Levi Fragell (born 30 March 1939) is a Norwegian humanist. He has been chairman and secretary of the Norwegian Humanist Association, and was President of the International Humanist and Ethical Union (IHEU) between 1987–1990 (as one member of a troika) and, in his own right, between 1998–2003.

== Biography ==

His father was a Pentecostal preacher and in his teens Fragell also began working full-time as a preacher, before his studies in philosophy and comparative religion led him to leave the church. He took a University degree in the sociology of religion and then worked for a year as a school teacher in northern Norway, before becoming a journalist, and later working in marketing. He also became press secretary to several cabinet ministers in Norway.

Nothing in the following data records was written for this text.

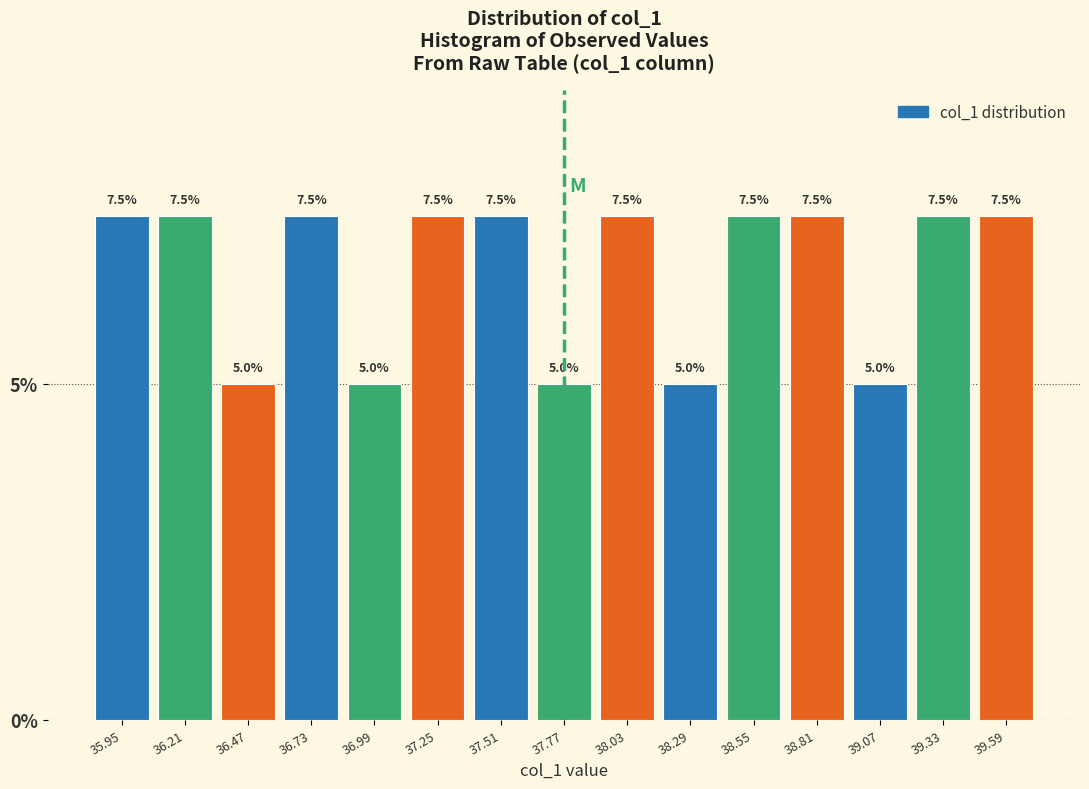

Reading left to right, transcribe this chart: for each bar, give the range it covers on the x-axis and its height. The bar edges are not printed on the chart, so give them approximately, as read against the axis.

35.82 to 36.08: 7.5
36.08 to 36.34: 7.5
36.34 to 36.60: 5.0
36.60 to 36.86: 7.5
36.86 to 37.12: 5.0
37.12 to 37.38: 7.5
37.38 to 37.64: 7.5
37.64 to 37.90: 5.0
37.90 to 38.16: 7.5
38.16 to 38.42: 5.0
38.42 to 38.68: 7.5
38.68 to 38.94: 7.5
38.94 to 39.20: 5.0
39.20 to 39.46: 7.5
39.46 to 39.72: 7.5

In 1976, he became leader of the Norwegian Humanist Association (Human-Etisk Forbund) at a time when it had 1500 members; its membership later grew to over 75,000 making it, as a proportion of national population, the largest such organisation in the world. He joined the board of the IHEU in the 1980s, becoming its co-president in 1987 and sole president between 1998 and 2003. In 2003, he was one of the signers of the Humanist Manifesto. He later became Chair of the IHEU's Committee on Growth and Development, and has travelled widely to promote humanism, oppose racism and religious intolerance. In 2008, he was awarded a Lifetime Achievement Award by the IHEU. Periyar Maniammai University, Thanjavur of the south Indian state of Tamil Nadu, conferred the Doctor of Letters (Honoris causa) on Fragell, he delivered the 21st Convocation Address on 4 July 2014 of the University.